*** INPUT RECORDS

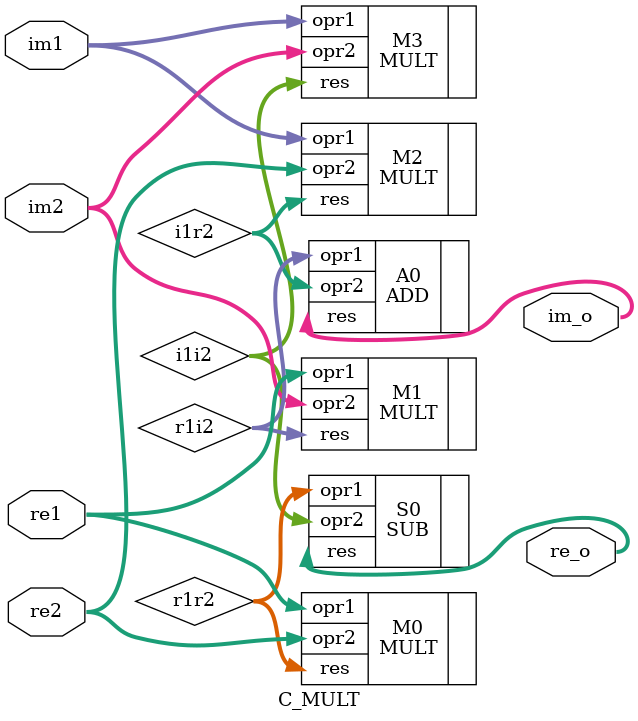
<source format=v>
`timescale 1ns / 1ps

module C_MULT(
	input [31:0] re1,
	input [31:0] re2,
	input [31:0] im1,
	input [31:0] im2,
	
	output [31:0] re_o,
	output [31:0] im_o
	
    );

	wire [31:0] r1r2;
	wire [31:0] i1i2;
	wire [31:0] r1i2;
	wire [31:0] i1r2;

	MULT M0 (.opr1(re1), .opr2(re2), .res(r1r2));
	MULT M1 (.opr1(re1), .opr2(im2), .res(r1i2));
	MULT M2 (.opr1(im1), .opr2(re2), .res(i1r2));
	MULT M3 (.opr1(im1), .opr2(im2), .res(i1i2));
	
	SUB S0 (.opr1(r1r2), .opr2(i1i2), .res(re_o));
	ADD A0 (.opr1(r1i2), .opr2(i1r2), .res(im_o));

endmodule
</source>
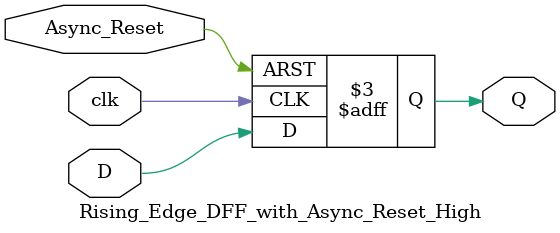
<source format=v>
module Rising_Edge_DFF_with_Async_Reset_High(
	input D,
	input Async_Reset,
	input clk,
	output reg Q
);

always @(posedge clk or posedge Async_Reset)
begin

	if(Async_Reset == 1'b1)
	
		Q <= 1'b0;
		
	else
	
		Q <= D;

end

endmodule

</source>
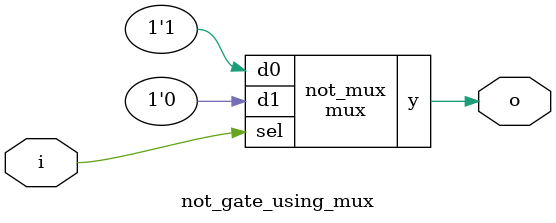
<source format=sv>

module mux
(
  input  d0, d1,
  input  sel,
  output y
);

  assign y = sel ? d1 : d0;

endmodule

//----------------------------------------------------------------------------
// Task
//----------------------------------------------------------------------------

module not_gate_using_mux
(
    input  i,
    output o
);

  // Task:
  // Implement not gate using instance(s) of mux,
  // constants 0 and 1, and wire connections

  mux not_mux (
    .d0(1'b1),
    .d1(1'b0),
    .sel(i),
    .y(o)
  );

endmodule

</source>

******

**TASK DESCRIPTION**:
Return each line from the entries above that includes "wire".

**ANSWER TO THIS EXERCISE**:
	wire [31:0] r1r2;
	wire [31:0] i1i2;
	wire [31:0] r1i2;
	wire [31:0] i1r2;
  // constants 0 and 1, and wire connections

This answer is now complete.